Historically, although kernel variables themselves could be modified through sysctl, the elements comprising the MIB of the sysctl tree were hardcoded at compile time, and as of 2019, it's mostly still the case in OpenBSD (with some exceptions like hw.sensors, which manages and provides its own dynamic subtree). FreeBSD has had "sysctl internal magic" for dynamic sysctl tree management since 1995; NetBSD has had its own implementation of a dynamic sysctl tree since December 2003.

==Linux==
In Linux, the sysctl interface mechanism is also exported as part of procfs under the /proc/sys directory (not to be confused with the /sys directory). This difference means checking the value of some parameter requires opening a file in a virtual file system, reading its contents, parsing them and closing the file. The sysctl system call does exist on Linux, but it has been deprecated and does not have a wrapper function in glibc; it is usually unavailable due to many distributions configuring the kernel without CONFIG_SYSCTL_SYSCALL; so it is not recommended for use.

==Examples==
When IP forwarding is enabled, the operating system kernel will act as a router. In FreeBSD, NetBSD, OpenBSD, DragonFly BSD, and Darwin/Mac OS X, the parameter net.inet.ip.forwarding can be set to 1 to enable this behavior. In Linux, the parameter is called net.ipv4.ip_forward.
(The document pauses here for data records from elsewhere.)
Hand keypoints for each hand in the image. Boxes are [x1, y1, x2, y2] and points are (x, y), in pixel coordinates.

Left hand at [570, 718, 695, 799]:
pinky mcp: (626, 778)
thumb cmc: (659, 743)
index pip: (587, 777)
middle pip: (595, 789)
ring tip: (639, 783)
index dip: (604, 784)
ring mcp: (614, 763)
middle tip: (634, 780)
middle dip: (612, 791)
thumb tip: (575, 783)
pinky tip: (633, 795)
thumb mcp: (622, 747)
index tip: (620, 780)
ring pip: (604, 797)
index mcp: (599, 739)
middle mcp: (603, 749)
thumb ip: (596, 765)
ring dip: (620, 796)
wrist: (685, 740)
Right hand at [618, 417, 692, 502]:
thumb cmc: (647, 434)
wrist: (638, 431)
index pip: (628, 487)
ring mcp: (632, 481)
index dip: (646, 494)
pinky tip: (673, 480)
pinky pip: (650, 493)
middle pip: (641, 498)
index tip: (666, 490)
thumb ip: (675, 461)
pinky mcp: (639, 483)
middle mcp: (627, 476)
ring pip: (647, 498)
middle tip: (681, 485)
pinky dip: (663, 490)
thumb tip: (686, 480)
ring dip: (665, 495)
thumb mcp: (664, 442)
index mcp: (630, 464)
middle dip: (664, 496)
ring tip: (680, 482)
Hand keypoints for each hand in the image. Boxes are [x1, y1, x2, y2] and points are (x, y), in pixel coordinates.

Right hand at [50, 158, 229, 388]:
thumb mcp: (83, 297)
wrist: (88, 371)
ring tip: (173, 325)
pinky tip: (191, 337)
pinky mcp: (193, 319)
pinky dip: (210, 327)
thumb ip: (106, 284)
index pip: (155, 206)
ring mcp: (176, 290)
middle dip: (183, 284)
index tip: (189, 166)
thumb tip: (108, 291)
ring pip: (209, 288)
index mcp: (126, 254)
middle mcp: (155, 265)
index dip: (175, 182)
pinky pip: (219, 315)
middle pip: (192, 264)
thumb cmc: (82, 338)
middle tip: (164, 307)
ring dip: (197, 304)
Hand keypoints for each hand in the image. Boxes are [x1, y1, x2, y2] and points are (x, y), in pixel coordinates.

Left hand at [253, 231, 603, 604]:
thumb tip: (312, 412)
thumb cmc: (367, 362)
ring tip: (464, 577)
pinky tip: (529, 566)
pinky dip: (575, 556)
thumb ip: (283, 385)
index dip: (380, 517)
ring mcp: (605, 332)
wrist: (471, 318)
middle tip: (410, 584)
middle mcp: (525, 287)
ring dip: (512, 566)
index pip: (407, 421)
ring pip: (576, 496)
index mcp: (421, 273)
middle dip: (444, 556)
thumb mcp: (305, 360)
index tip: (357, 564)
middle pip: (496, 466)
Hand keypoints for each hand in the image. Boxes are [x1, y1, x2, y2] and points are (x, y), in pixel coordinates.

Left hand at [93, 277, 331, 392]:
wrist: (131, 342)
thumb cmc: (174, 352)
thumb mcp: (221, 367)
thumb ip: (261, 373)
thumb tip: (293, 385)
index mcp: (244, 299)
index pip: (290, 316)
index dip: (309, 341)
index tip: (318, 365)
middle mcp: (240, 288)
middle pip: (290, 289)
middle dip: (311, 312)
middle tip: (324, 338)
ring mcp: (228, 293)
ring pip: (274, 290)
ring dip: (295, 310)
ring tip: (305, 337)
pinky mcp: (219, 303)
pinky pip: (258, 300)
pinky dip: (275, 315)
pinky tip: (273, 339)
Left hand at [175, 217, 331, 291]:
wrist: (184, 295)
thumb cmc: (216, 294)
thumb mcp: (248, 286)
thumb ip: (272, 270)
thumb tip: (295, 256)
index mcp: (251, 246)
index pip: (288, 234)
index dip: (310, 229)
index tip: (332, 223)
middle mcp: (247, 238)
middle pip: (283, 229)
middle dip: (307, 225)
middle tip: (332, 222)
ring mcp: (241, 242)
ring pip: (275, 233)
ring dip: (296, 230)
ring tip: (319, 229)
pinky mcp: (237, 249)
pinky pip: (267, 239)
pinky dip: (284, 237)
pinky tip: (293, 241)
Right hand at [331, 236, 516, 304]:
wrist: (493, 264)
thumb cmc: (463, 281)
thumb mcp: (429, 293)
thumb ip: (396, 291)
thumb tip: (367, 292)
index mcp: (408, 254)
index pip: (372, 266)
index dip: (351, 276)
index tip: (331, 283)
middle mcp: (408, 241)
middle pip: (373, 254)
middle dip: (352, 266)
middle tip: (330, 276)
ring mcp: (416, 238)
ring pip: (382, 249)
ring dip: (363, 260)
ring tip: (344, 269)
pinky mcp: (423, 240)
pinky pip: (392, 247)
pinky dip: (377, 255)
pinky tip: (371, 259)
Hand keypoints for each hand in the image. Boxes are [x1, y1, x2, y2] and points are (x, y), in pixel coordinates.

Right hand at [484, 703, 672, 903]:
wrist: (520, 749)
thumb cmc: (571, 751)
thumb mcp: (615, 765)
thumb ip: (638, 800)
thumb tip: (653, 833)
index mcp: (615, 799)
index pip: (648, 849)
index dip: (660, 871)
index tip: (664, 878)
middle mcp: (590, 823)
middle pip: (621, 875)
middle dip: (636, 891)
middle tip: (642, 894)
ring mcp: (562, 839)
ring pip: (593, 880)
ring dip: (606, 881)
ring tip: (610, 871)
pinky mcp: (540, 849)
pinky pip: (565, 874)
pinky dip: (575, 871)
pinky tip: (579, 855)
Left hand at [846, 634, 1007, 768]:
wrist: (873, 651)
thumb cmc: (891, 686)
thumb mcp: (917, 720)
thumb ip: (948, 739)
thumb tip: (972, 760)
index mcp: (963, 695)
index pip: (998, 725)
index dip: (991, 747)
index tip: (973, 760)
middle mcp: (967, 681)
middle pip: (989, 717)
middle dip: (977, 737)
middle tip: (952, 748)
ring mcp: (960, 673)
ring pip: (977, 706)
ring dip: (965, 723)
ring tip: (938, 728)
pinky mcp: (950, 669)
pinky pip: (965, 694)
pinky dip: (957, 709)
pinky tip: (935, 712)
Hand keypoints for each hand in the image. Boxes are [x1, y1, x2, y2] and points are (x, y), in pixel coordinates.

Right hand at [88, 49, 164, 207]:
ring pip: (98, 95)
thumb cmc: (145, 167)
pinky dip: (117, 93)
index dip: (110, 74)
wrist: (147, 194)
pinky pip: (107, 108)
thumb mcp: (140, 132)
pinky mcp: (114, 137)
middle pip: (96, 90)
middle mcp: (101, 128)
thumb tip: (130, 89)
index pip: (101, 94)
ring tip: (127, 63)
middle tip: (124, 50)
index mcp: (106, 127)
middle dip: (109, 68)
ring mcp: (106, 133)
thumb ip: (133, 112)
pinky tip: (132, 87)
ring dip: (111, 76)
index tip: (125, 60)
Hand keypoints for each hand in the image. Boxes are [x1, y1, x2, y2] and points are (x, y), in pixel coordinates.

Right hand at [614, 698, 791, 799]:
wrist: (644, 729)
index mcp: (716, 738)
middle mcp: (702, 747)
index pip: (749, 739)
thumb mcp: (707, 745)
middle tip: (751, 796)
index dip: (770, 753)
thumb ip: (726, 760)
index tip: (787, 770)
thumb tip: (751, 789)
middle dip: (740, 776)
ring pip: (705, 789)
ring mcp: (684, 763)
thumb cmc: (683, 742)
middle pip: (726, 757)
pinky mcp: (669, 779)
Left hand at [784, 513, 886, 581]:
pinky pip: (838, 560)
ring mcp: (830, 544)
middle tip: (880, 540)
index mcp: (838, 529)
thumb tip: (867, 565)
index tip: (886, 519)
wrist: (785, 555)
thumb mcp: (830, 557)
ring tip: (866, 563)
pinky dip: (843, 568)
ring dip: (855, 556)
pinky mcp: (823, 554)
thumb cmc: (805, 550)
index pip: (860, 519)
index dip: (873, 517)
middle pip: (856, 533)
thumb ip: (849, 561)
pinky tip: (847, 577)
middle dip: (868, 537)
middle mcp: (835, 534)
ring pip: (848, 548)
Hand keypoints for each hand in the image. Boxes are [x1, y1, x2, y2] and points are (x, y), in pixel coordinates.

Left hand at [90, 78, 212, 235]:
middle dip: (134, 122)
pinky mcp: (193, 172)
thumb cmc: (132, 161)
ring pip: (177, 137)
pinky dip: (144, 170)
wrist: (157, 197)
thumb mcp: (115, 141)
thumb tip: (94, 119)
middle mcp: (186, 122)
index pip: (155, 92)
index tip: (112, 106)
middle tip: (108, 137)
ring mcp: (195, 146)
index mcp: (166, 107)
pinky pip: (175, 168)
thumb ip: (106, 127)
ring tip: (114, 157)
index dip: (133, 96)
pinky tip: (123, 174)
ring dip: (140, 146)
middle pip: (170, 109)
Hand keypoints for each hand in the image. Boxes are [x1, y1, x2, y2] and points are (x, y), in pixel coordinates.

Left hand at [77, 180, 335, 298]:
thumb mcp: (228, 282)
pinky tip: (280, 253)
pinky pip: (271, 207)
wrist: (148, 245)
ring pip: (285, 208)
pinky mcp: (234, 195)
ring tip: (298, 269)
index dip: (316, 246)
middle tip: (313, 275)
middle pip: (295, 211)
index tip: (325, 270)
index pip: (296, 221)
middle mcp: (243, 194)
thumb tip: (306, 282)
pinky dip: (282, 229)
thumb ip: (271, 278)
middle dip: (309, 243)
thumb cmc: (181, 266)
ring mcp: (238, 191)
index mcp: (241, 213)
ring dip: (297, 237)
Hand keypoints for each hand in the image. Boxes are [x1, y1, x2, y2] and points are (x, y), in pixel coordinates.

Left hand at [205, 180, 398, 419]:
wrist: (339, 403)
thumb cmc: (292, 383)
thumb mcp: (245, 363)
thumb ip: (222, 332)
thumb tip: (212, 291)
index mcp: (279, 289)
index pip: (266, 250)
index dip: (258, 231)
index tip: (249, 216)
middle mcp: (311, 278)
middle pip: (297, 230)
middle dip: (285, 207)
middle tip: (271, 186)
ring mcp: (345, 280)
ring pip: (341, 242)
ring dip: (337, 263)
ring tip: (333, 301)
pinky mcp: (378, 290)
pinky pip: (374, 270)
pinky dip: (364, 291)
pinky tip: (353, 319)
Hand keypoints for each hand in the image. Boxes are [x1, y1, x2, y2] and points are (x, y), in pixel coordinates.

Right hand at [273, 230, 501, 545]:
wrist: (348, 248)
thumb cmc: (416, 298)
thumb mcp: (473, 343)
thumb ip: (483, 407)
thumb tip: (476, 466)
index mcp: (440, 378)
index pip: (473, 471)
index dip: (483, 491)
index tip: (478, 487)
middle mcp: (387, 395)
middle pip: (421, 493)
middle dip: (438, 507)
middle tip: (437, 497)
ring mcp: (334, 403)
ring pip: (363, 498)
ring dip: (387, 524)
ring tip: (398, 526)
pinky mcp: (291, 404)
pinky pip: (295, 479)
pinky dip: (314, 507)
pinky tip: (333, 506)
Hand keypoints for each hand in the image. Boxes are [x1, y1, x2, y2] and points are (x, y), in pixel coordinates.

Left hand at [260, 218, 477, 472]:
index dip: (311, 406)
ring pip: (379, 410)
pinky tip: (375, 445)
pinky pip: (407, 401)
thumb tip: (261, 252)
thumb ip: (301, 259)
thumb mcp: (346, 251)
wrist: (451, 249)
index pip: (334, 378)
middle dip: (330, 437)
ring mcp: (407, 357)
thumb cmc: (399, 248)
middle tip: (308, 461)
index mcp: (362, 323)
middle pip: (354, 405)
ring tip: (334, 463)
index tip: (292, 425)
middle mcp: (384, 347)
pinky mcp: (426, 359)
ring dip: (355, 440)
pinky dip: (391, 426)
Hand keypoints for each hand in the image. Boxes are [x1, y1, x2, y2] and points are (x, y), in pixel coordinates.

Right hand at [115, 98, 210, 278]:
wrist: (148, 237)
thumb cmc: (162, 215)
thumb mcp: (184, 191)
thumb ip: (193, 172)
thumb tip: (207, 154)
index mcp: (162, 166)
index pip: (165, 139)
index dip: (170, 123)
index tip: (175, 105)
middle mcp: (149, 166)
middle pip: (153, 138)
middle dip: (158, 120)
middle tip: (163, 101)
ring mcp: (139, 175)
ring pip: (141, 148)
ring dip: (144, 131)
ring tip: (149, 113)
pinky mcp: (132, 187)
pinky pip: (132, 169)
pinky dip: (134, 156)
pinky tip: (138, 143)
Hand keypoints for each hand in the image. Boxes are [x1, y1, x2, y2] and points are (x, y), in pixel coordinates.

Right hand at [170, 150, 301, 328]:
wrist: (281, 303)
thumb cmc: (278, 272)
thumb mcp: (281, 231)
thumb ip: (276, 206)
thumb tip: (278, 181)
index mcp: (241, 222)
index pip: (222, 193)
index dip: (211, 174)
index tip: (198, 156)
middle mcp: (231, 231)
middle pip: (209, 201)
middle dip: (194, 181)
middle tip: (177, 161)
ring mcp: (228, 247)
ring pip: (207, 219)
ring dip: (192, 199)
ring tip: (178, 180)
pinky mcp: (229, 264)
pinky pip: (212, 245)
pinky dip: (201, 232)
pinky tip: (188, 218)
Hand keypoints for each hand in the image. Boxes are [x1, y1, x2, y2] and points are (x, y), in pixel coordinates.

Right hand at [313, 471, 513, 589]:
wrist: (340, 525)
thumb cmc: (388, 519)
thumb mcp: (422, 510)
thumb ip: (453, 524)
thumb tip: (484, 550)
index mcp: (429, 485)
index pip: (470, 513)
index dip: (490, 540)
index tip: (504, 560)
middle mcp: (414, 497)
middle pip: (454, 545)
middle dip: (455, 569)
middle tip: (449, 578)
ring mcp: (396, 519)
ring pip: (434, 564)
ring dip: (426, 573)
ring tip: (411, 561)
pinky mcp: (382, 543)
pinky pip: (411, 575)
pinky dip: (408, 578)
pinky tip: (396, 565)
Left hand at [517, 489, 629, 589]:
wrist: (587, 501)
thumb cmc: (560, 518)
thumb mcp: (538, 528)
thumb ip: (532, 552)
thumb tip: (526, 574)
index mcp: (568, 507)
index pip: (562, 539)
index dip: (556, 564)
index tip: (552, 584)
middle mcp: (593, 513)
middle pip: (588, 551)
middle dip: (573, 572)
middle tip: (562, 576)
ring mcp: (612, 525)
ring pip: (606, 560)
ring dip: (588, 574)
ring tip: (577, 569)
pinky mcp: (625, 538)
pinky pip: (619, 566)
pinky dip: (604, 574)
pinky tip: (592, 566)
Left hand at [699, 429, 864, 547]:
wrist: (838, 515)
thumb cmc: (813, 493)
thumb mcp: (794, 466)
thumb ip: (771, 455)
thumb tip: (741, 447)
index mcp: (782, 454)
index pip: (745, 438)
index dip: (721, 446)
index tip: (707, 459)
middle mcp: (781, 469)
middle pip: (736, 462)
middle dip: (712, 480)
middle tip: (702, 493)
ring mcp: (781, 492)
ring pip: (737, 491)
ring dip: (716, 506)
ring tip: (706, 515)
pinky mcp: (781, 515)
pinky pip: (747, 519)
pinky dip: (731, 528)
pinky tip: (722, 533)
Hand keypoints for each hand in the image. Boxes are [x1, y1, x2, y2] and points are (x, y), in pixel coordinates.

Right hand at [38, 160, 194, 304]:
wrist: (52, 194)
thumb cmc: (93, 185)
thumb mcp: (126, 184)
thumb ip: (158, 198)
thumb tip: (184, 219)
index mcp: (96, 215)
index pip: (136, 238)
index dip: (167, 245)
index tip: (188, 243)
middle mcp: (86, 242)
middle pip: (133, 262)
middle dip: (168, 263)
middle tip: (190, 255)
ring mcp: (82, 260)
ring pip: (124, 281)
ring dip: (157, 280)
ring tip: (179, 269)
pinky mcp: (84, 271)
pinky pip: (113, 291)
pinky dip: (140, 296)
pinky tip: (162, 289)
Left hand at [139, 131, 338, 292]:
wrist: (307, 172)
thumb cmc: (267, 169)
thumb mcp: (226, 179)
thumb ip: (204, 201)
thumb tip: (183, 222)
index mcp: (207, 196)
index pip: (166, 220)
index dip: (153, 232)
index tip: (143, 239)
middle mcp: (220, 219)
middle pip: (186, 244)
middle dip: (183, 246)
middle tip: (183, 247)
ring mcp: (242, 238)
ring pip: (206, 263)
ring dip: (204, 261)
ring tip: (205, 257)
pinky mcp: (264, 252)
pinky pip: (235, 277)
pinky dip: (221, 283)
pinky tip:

In most systems, the command sysctl -w parameter=1 will enable a certain behavior. This will persist until the next reboot. If the behavior should be enabled whenever the system boots, the line parameter=1 can be added/rewritten to the file /etc/sysctl.conf. Additionally, some sysctl variables cannot be modified after the system is booted. These variables (depending on the variable, the version and flavor of BSD) need to either be set statically in the kernel at compile time or set in /boot/loader.conf.